I have no doubt that y'all have been waiting for this one! Honestly Friends, this could take days to talk about.
First of all, dating is SO different when you are 40. Dating is so different when you are a parent. Dating is so different when you work full-time, have four babes to care for, a house to manage, and a life to live. Dating is so different at this time, with social media and phones and all of the electronic crap. Dating is so different at this time with all of the evils that surround us. Dating is kind of a big, fat joke!
I get asked all kinds of questions about dating, so let's focus one-by-one:
1. How do you meet people?
Okay, People. I work full-time. I sit in my office, working on my computer. I am raising four teenage boys. I go to the gym - where I sort of demand not to talk to anyone. That's my life. So, how do I meet people? Online. Online "dating" is really something. First of all, 98% of the people on there are simply looking for a hookup, a screw, someone to bang. I'm not kidding. You never know if the person you are "talking" to is married, divorced, a felon... you can put whatever you want to put on that dang profile and unless you have a private investigator at your finger tips, you're going in blind. They post one picture and you meet them and realize they are clearly chronic liars.
My boys asked me a few weeks ago to stop online dating. I promised them I would. I deactivated the two accounts that I had. For some reason, my profile stays up, but they are deleted.
2. What do your boys think about you dating?
My boys are like most kids who have a single mama, I would think. My boys tell me often that they want me to date and be happy and find a nice, NORMAL guy. Normal would be the key word there. It isn't a thing! My boys are at an age where I do tell them that I am going on a date. I think that they need to know that. I answer the questions they ask me. I think they deserve to know the things that are on their mind. Men don't come to our door. If they "pick me up" then it is done at the entrance of our complex. My boys don't need to see men coming and going and it's not like that anyways. I try to go on lunch dates so that it in no way effects my children. I also try to go on dates when they all have plans elsewhere with friends, etc. Wednesday nights are a free night for me to go on a date because they have mutual. I definitely try to plan dating around their schedules so that when they are home, mama is home. Regardless, I always go home and fix them dinner, make sure they had good days and homework is good. They are my priority and they need to always be reminded of that.
3. Like, why Heidi?
Because I have faith that there is a companion for me on this earth. Because I want that. Because I'm not giving up on that.
We've talked about counseling. Thanks the Lord for counseling. My counselor is amazing. Like, awesome-sauce amazing! Last time we met, we talked mostly about all of this. He said, "Heidi. I want you to date. I want you to date and not hunt. I want you to go on dates and enjoy them. Have fun. Don't automatically, in your head, start telling yourself what's good and what's bad and decide if they are step-father material. Just date. Start dating and stop hunting."
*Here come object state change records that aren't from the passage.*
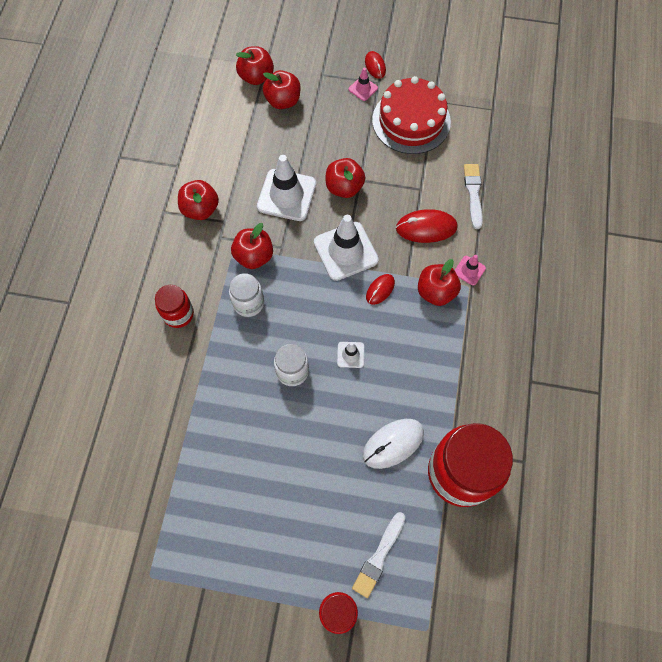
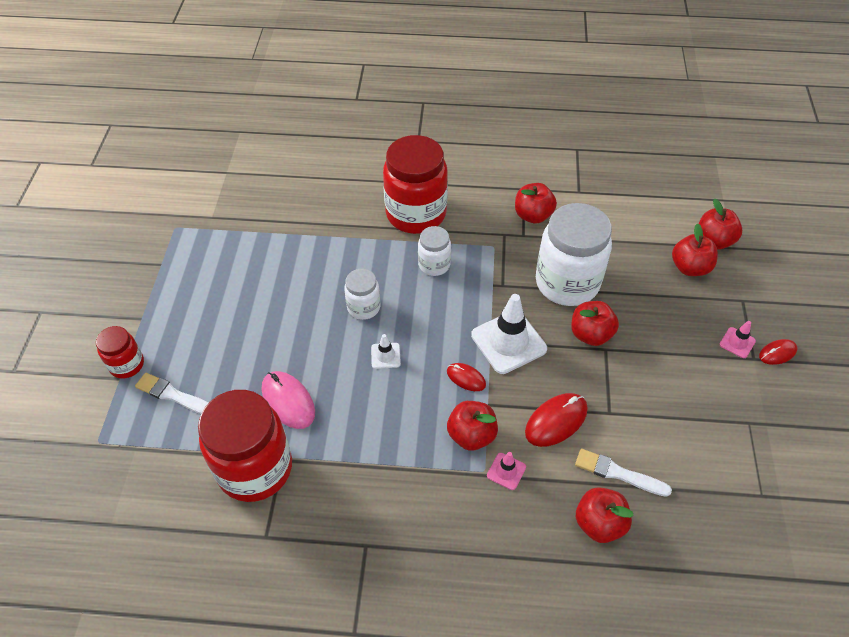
camera: 85 degrees right, 15 degrees down
red jar [155,285,194,328] -> red jar [383,135,448,234], size x1.98
red apple [231,223,273,269] -> red apple moved to [576,487,634,543]
white traffic cone [257,155,316,221] -> white jar [536,203,612,306]
white mouse [363,419,424,469] -> pink mouse [262,371,315,429]
red cake [372,76,451,154] -> none
red mouse [396,209,458,243] -> red mouse turned 60 degrees clockwise [525,393,588,447]
white brush [464,164,483,229] -> white brush turned 150 degrees counterclockwise [575,449,672,497]

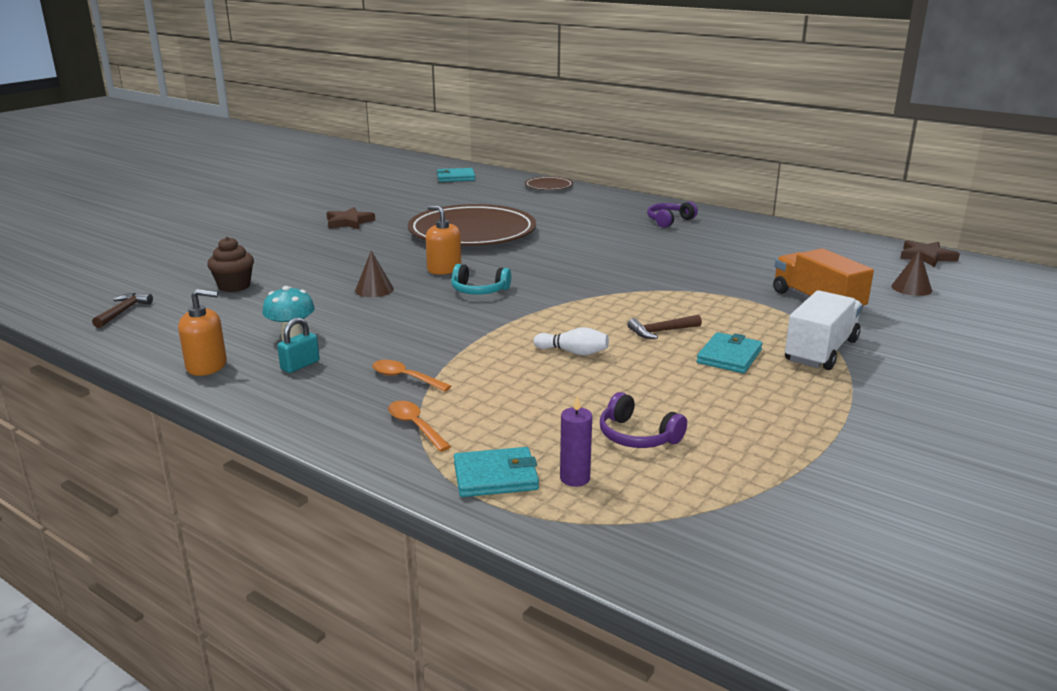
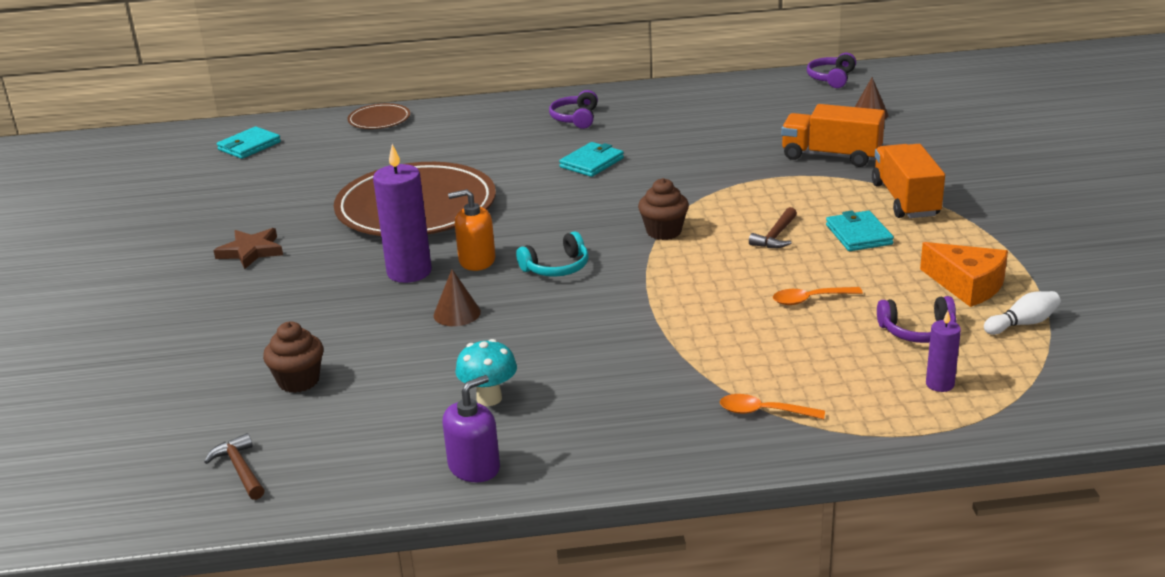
camera: 40 degrees left, 5 degrees up
orange soap dispenser [178,289,227,376] -> purple soap dispenser [443,375,500,482]
turquoise padlock [277,317,319,373] -> none
orange spoon [372,360,451,392] -> orange spoon moved to [773,287,863,305]
turquoise wallet [454,447,539,497] -> turquoise wallet moved to [559,142,624,177]
white bowling pin [533,327,609,356] -> white bowling pin moved to [984,291,1061,335]
white truck [785,290,862,370] -> orange truck [872,144,945,218]
brown star [900,240,960,267] -> purple headphones [807,53,856,88]
none -> purple candle [373,144,432,283]
none -> brown cupcake [638,178,689,240]
none -> orange cheese [920,242,1008,307]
That has helped a lot. For some reason, I hand my heart over like first date. Why do I do that?!?! It's not their's to have! Miss B has been working on this with me. They don't get to have my heart on date one! They don't get my heart for like three months!
So... dating. It's kind of a joke that sometimes funny and sometimes not.
So... me. I am proud of myself. I'm not where I need to be, but I am getting better. I am getting better at blocking phone numbers, blocking people period. I am getting better at knowing what I want and what I won't settle for.
So... my boys. They have their mama. We do this life together. It's a sometimes tough life, a sometimes hilarious life, a sometimes maddening life, but an always beautiful life.